JAMES DURHAM: I dare say that though there is not so much corruption in a believer as there is in a natural man, yet it struggles much more and is more painful and disquieting to the believer, and breeds him a great deal more trouble. For, said the apostle on the matter, when God graciously poured light and life in me, sin took that occasion to grow angry and to be enraged that such a neighbour was brought in beside it. It could not endure that; and as an unruly and currish dog barks most bitterly when an honest guest comes to the house, so when grace takes place in the soul, corruption barks and makes more noise than it did before, Romans 7.

JOHN NEWTON (1725-1807): I am glad that you complain of evil thoughts and temptations; for, though these things are not joyous, but grievous, they always accompany a saving work of grace; and if you were wholly unacquainted with them, you would have reason to suspect you were not in the right way.
      If the Lord had not taught you, though your thoughts would have been as evil as they are now, you would not have been sensible of them, nor concerned about them. This is a token for good. By nature your thoughts would have been only evil, and that continually. But you find something within you that makes you dislike these thoughts; makes you ashamed of them; makes you strive and pray against them…Now, this something that resists your evil thoughts, what can it be? It cannot be nature; for we naturally have vain imaginations. It is the grace. The Lord has made you sensible of your disease, that you might love and prize the great Physician. The knowledge of His love for you shall make you hate these thoughts, and faith in His blood shall deliver you from the guilt of them; yet you will be pestered with them more or less, while you live in this world.
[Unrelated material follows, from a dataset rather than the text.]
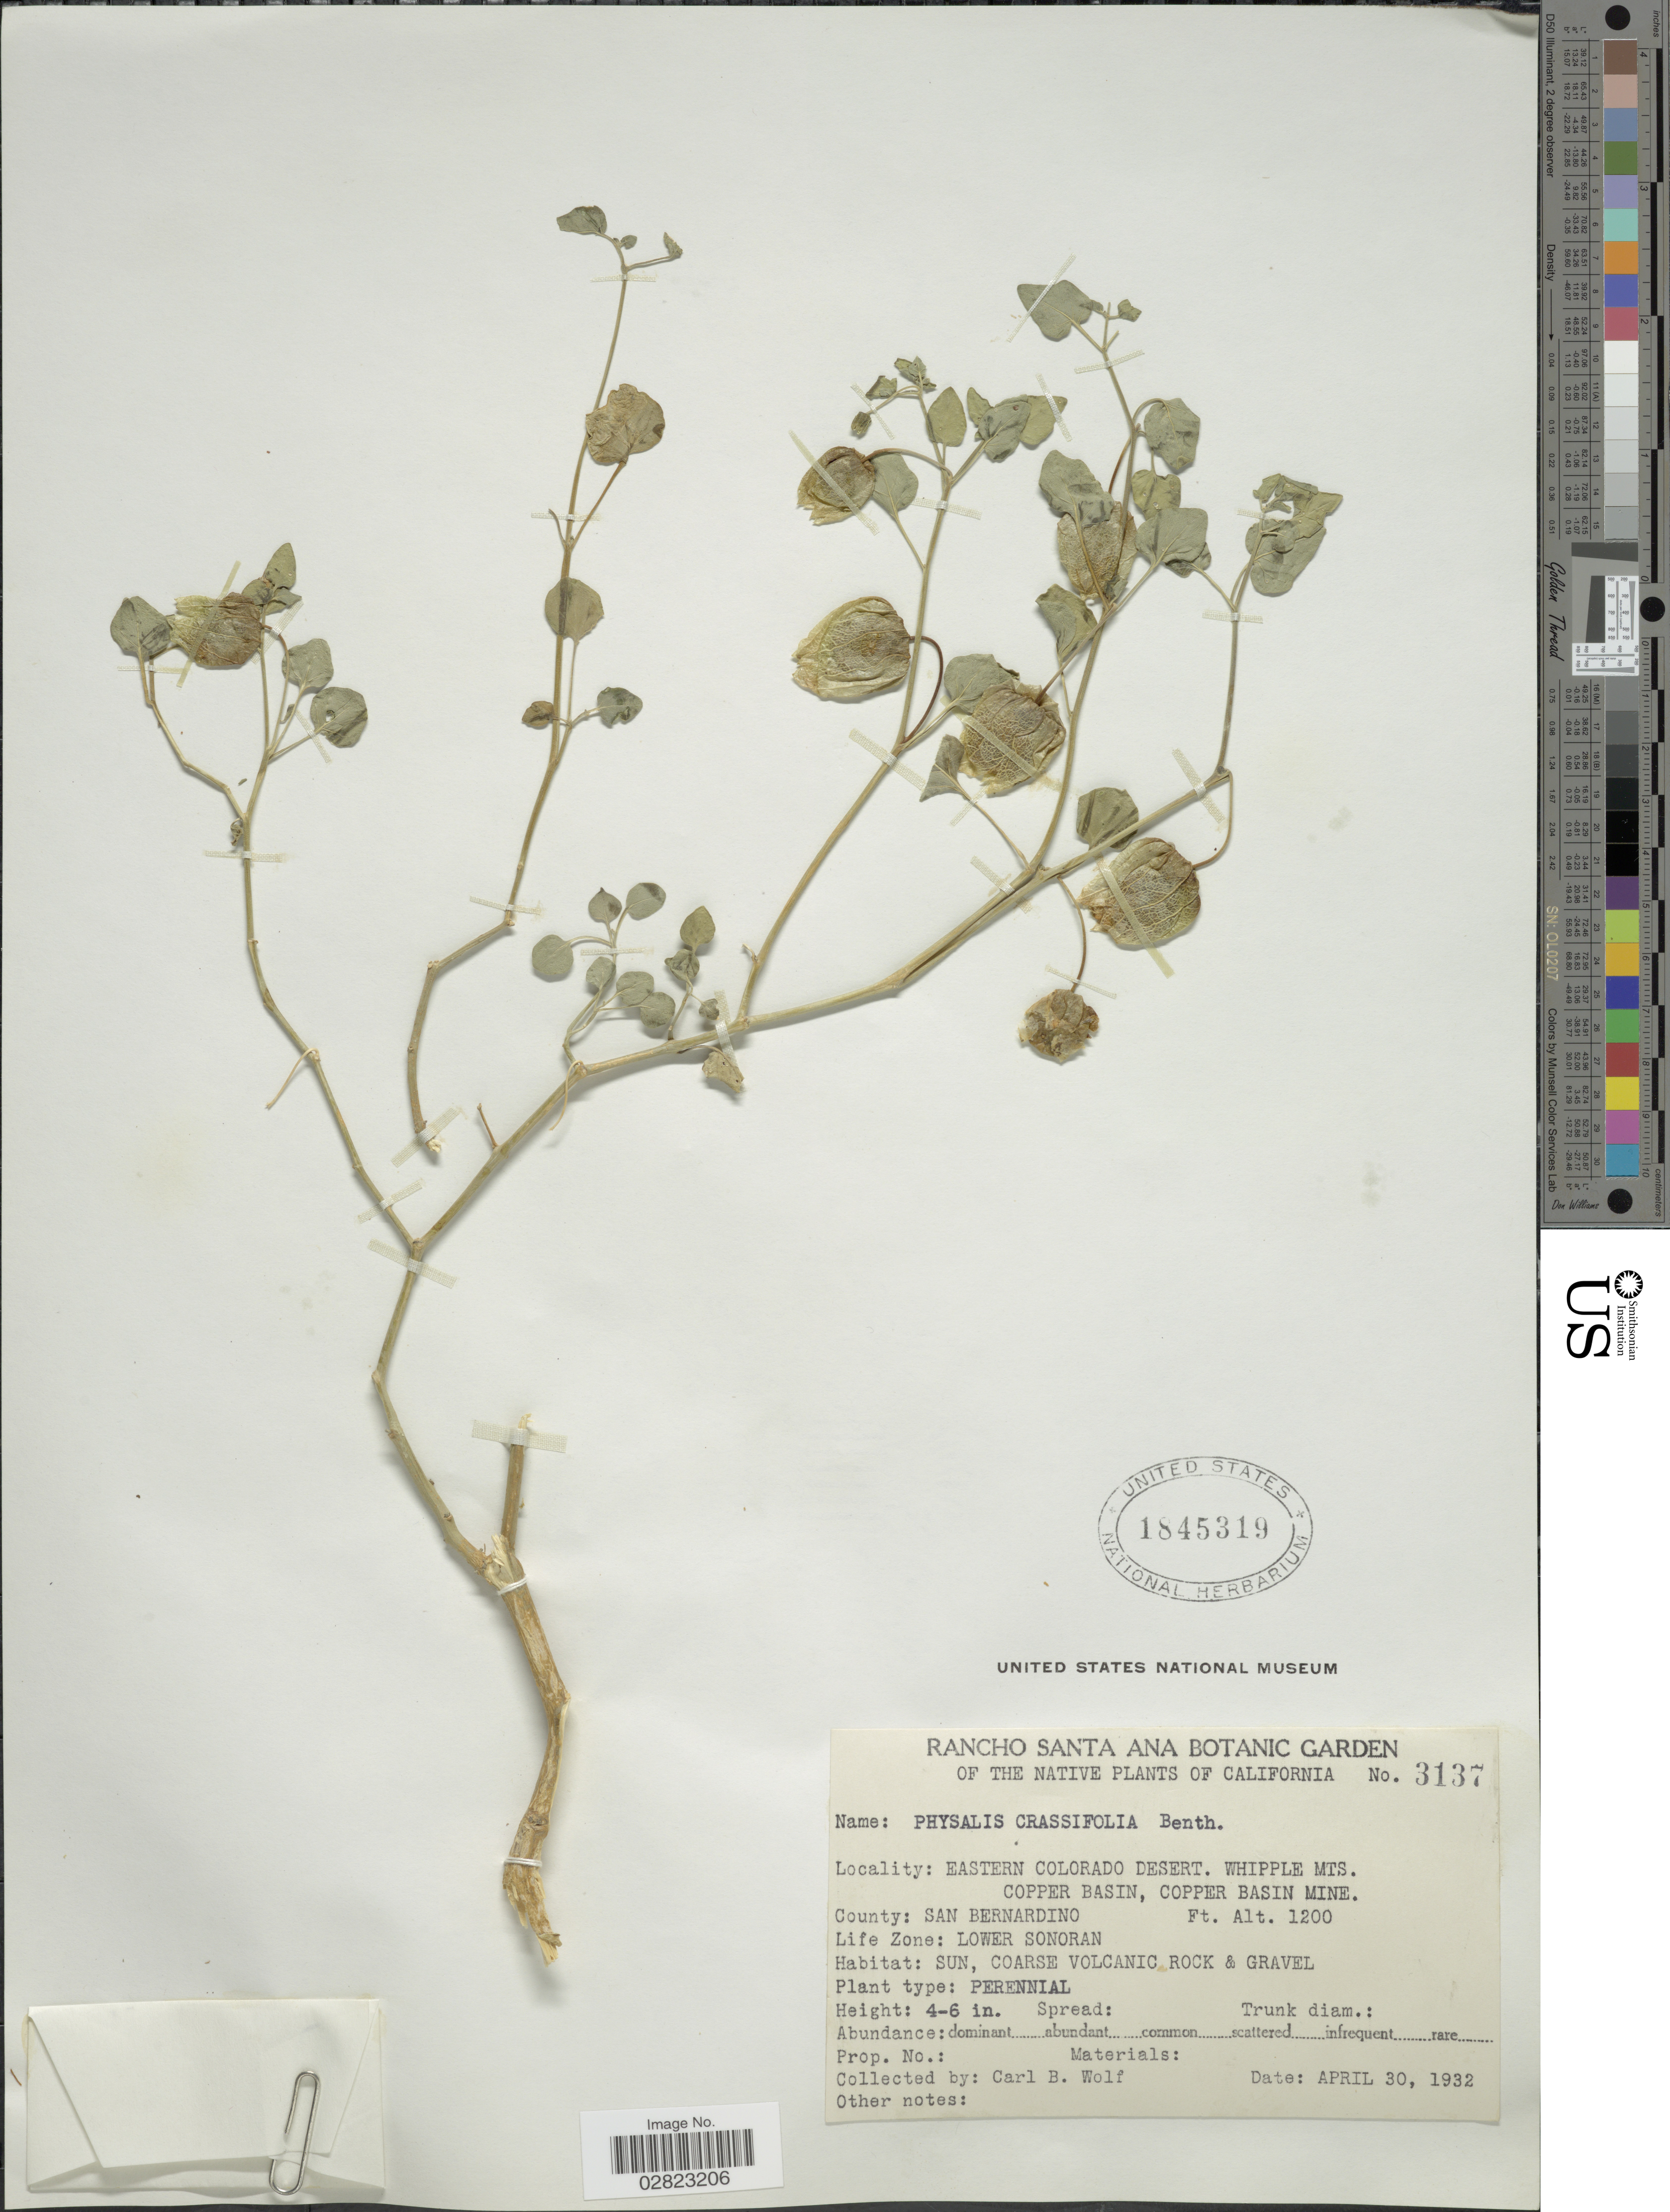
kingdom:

C. H. SPURGEON: There is light in Christ’s name for a troubled sinner. What is it?

JOHN GILL (1697-1771): Jesus; a name [which] may be interpreted “Saviour,” for the Hebrew word ישוע―Jesus―comes from ישע which signifies “to save.” And to this agrees the reason of the name given by the angel, Matthew 1:21―“thou shalt call his name Jesus: for he shall save His people from their sins.”

C. H. SPURGEON: My sins trouble me, but He shall save His people from their sins―If a man is called a builder, we expect him to build; if a merchant, we expect him to trade; and as Jesus is a Saviour, He will carry on his sacred business, He will save multitudes. Why, surely there is a comfortable hope here.

R. C. CHAPMAN: Let us not be discouraged by any humiliating discoveries we may make of the evils of our hearts. God knows them all, and has provided the blood of Jesus Christ His Son to cleanse us from all sin. God regards our sins with the heart of a father, but not with the eye of a judge; for His sin-avenging justice has no further demands: the cross made satisfaction.

J. C. RYLE (1816-1900): The best of men are only men at their very best. Patriarchs, prophets, apostles—martyrs, fathers, reformers, puritans—all, all sinners who need a Saviour: holy, useful, honourable in their place—but sinners after all.